# Request
Lay out every line of the records below as a Markdown table with the columns "Number" and "Entry", one row per line, skipping blank lines. Leave the pictures out of the table.

[[ The records open ]]

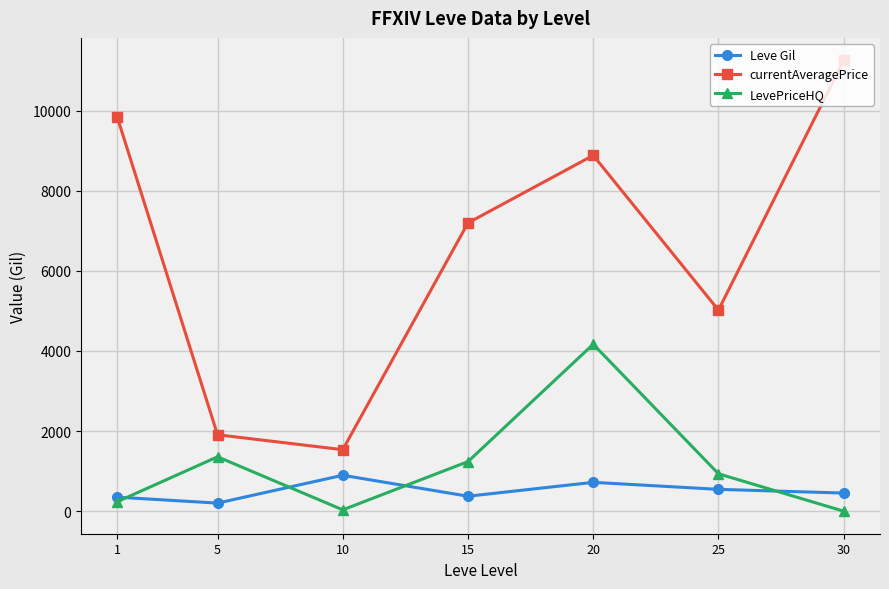

How many lines are shown in the chart?

3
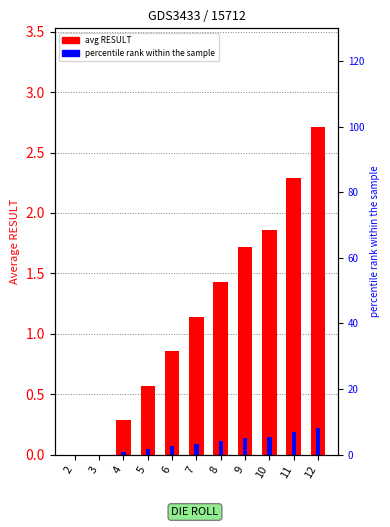

What is the sum of all values?

12.9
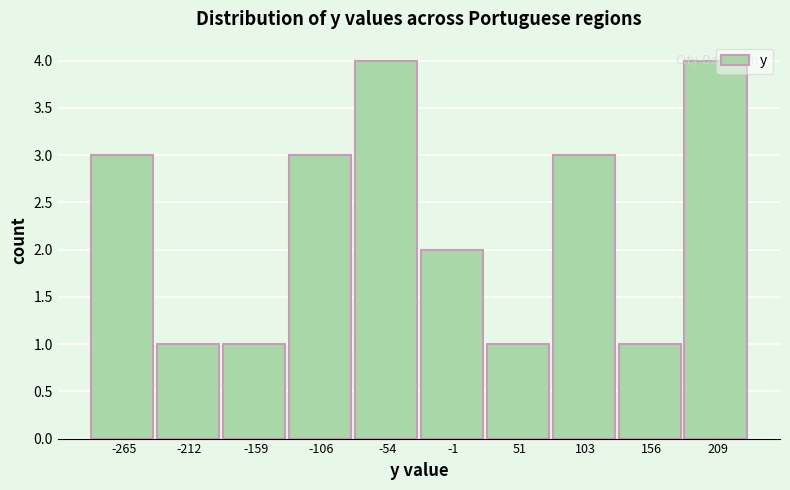

Is it true that the value at 209 is 4?

True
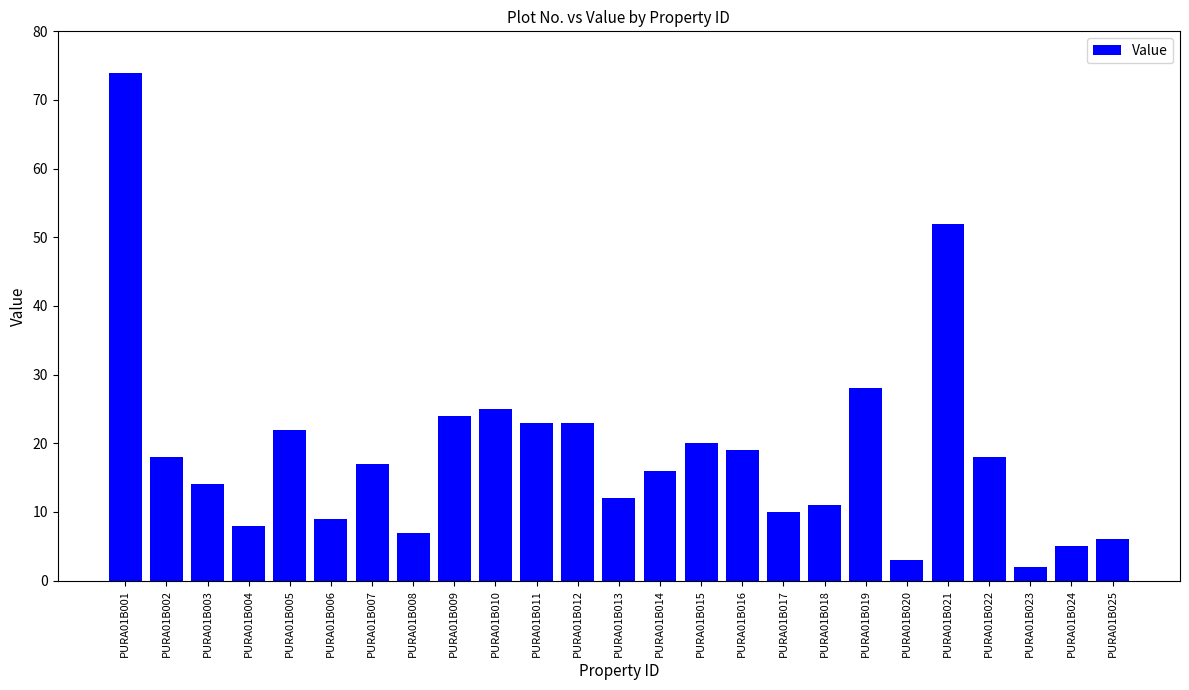

What is the approximate value at PURA01B025?

6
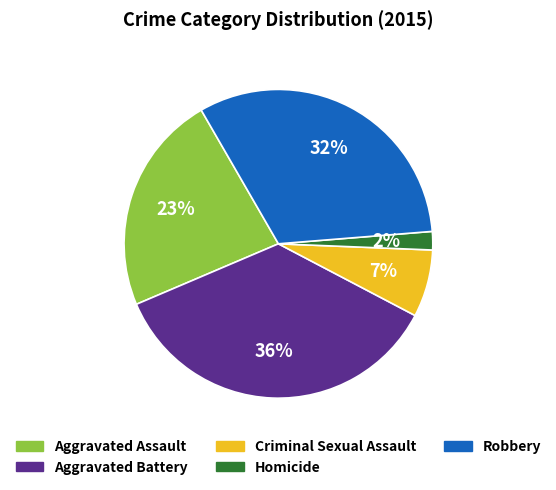

Between Criminal Sexual Assault and Aggravated Assault, which is larger?

Aggravated Assault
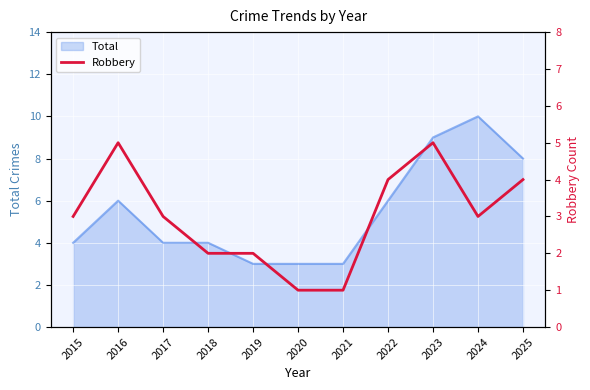

What is the lowest value of the Total series?

3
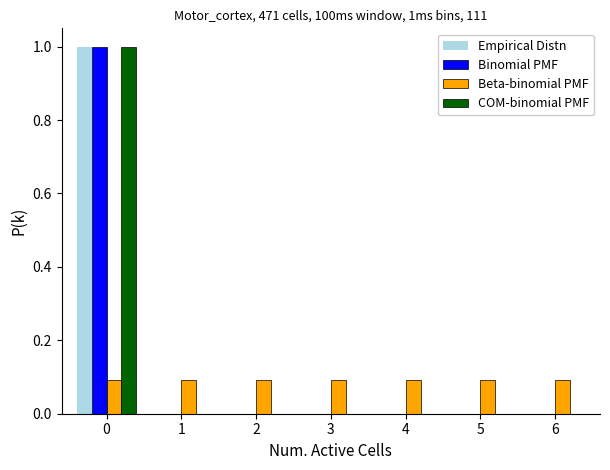

Reading left to right, extract all data points from this chart.

Empirical Distn: 0=1.0	1=0.0	2=0.0	3=0.0	4=0.0	5=0.0	6=0.0
Binomial PMF: 0=1.0	1=0.0	2=0.0	3=0.0	4=0.0	5=0.0	6=0.0
Beta-binomial PMF: 0=0.1	1=0.1	2=0.1	3=0.1	4=0.1	5=0.1	6=0.1
COM-binomial PMF: 0=1.0	1=0.0	2=0.0	3=0.0	4=0.0	5=0.0	6=0.0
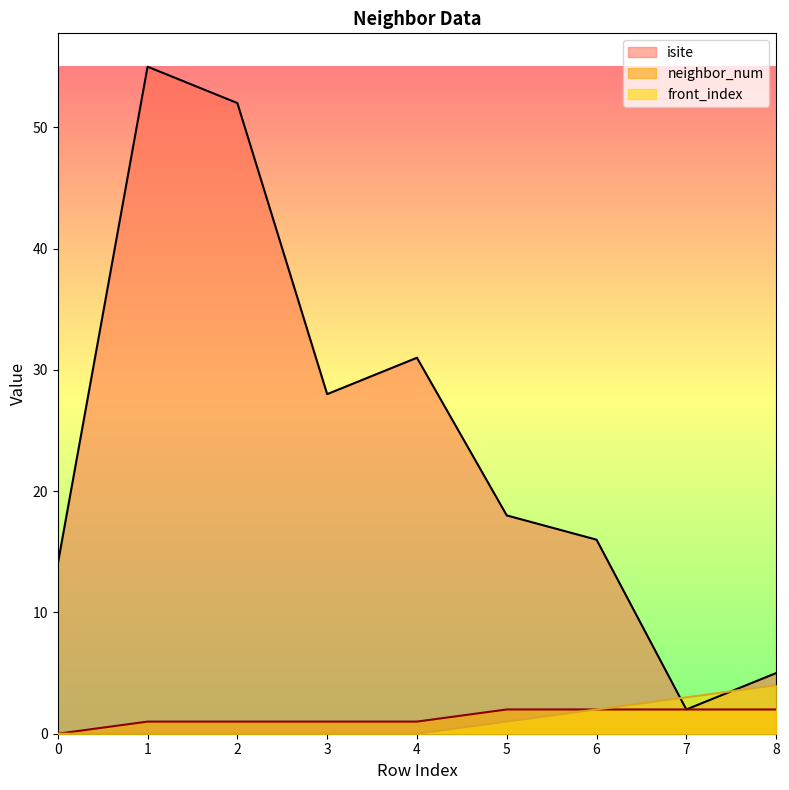

Where is the first local maximum for isite?

1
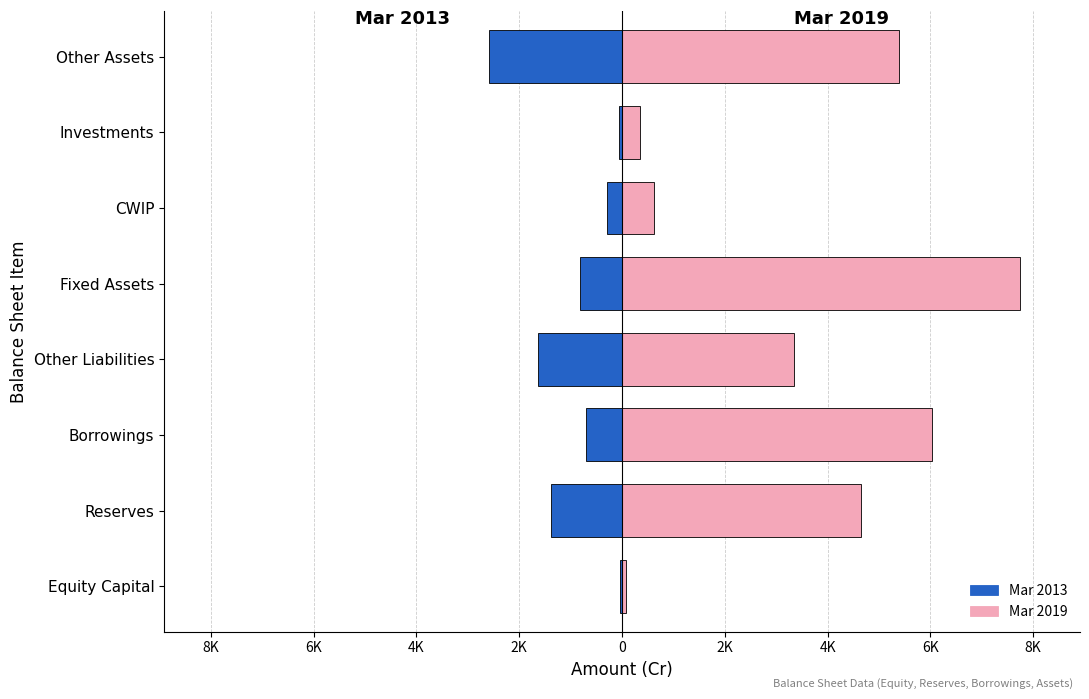

How many bars are there in total?

16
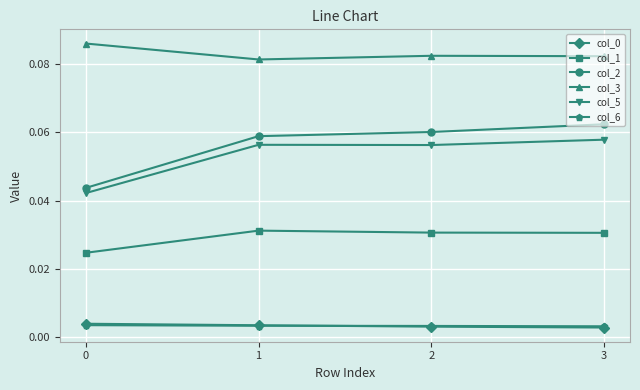

How many lines are shown in the chart?

6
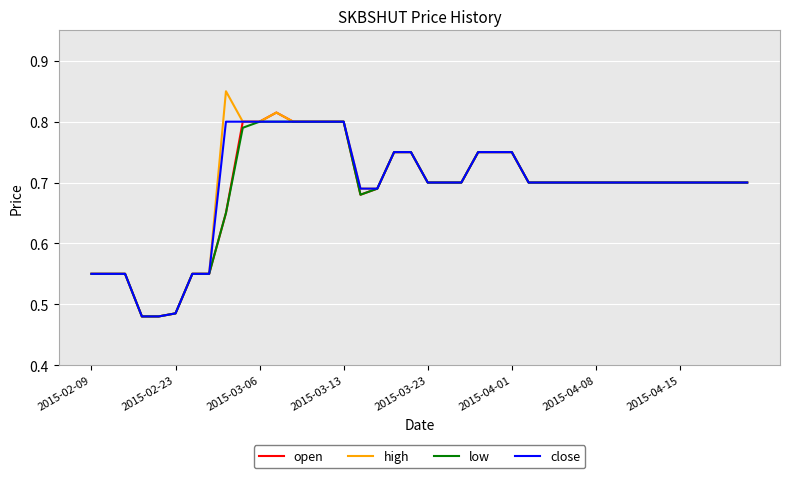

True or false: open has more than 0 interior local peaks.

True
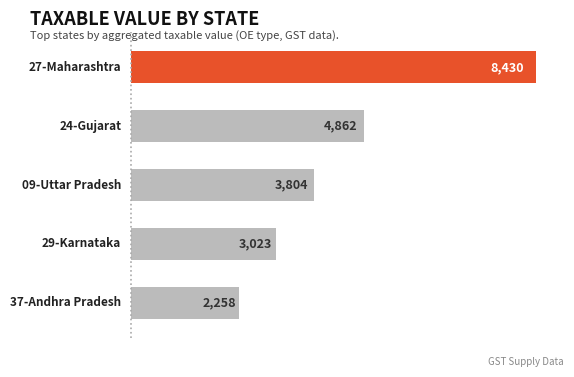

What is the maximum value shown in the chart?

8429.5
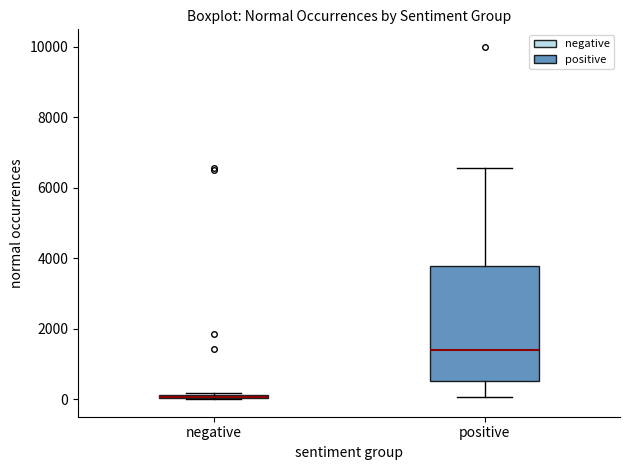

Where does the median line of the box for positive sit on the y-axis? The values are not printed on the chart, so give them approximately, as read against the axis.

1400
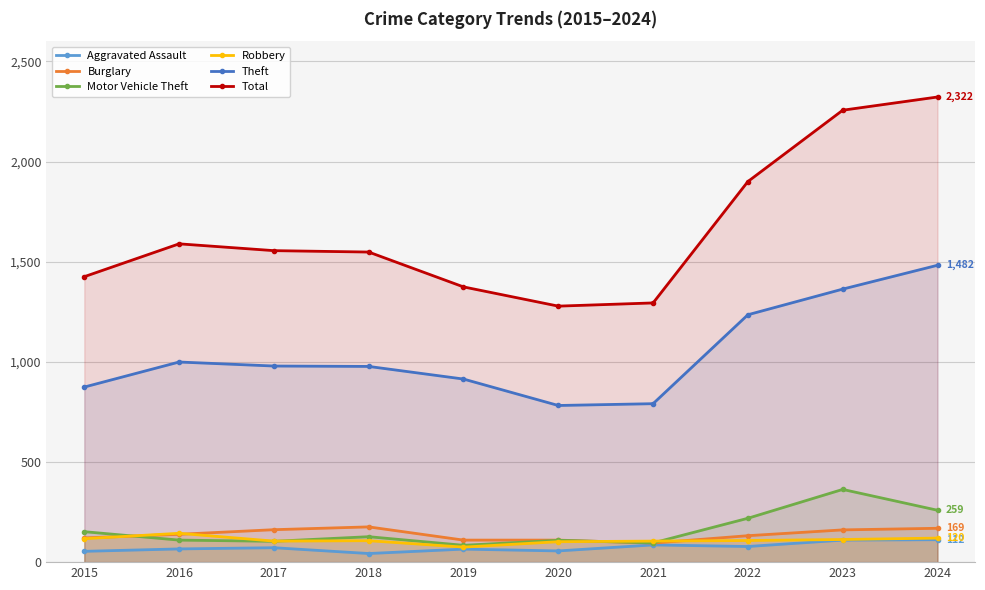

True or false: Total and Burglary cross at least once.

False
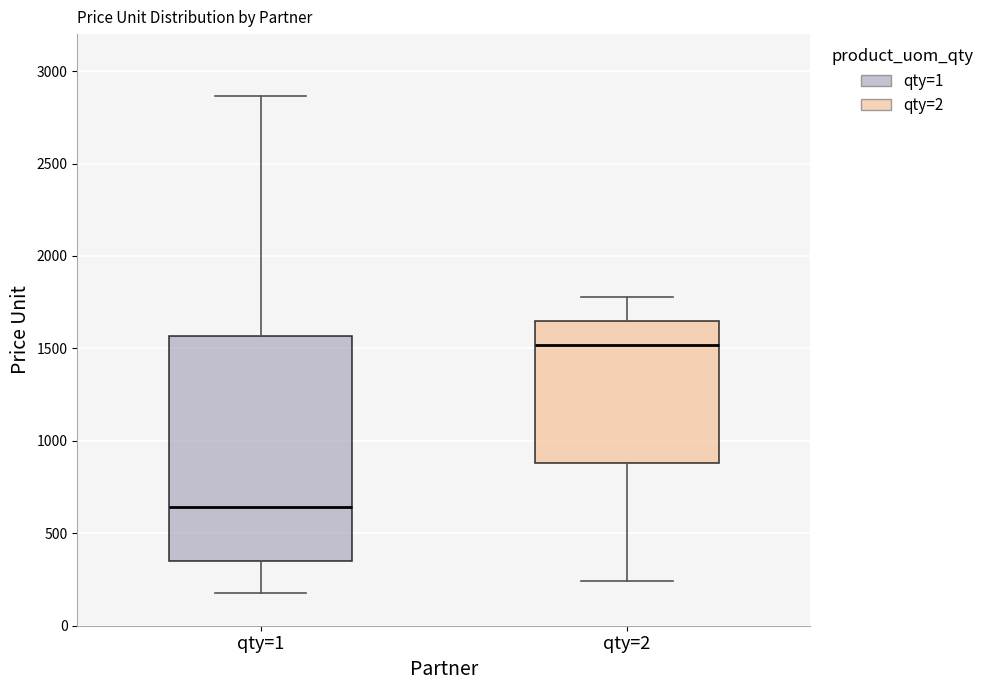

Which box's median line is the highest?

qty=2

[[ The records closed ]]

# Solution for this task
| Number | Entry |
|---|---|
| 1 | How many lines are shown in the chart? |
| 2 | 3 |
| 3 | What is the sum of all values? |
| 4 | 12.9 |
| 5 | Is it true that the value at 209 is 4? |
| 6 | True |
| 7 | What is the approximate value at PURA01B025? |
| 8 | 6 |
| 9 | Between Criminal Sexual Assault and Aggravated Assault, which is larger? |
| 10 | Aggravated Assault |
| 11 | What is the lowest value of the Total series? |
| 12 | 3 |
| 13 | Reading left to right, extract all data points from this chart. |
| 14 | Empirical Distn: 0=1.0	1=0.0	2=0.0	3=0.0	4=0.0	5=0.0	6=0.0 |
| 15 | Binomial PMF: 0=1.0	1=0.0	2=0.0	3=0.0	4=0.0	5=0.0	6=0.0 |
| 16 | Beta-binomial PMF: 0=0.1	1=0.1	2=0.1	3=0.1	4=0.1	5=0.1	6=0.1 |
| 17 | COM-binomial PMF: 0=1.0	1=0.0	2=0.0	3=0.0	4=0.0	5=0.0	6=0.0 |
| 18 | Where is the first local maximum for isite? |
| 19 | 1 |
| 20 | How many bars are there in total? |
| 21 | 16 |
| 22 | How many lines are shown in the chart? |
| 23 | 6 |
| 24 | True or false: open has more than 0 interior local peaks. |
| 25 | True |
| 26 | What is the maximum value shown in the chart? |
| 27 | 8429.5 |
| 28 | Where does the median line of the box for positive sit on the y-axis? The values are not printed on the chart, so give them approximately, as read against the axis. |
| 29 | 1400 |
| 30 | True or false: Total and Burglary cross at least once. |
| 31 | False |
| 32 | Which box's median line is the highest? |
| 33 | qty=2 |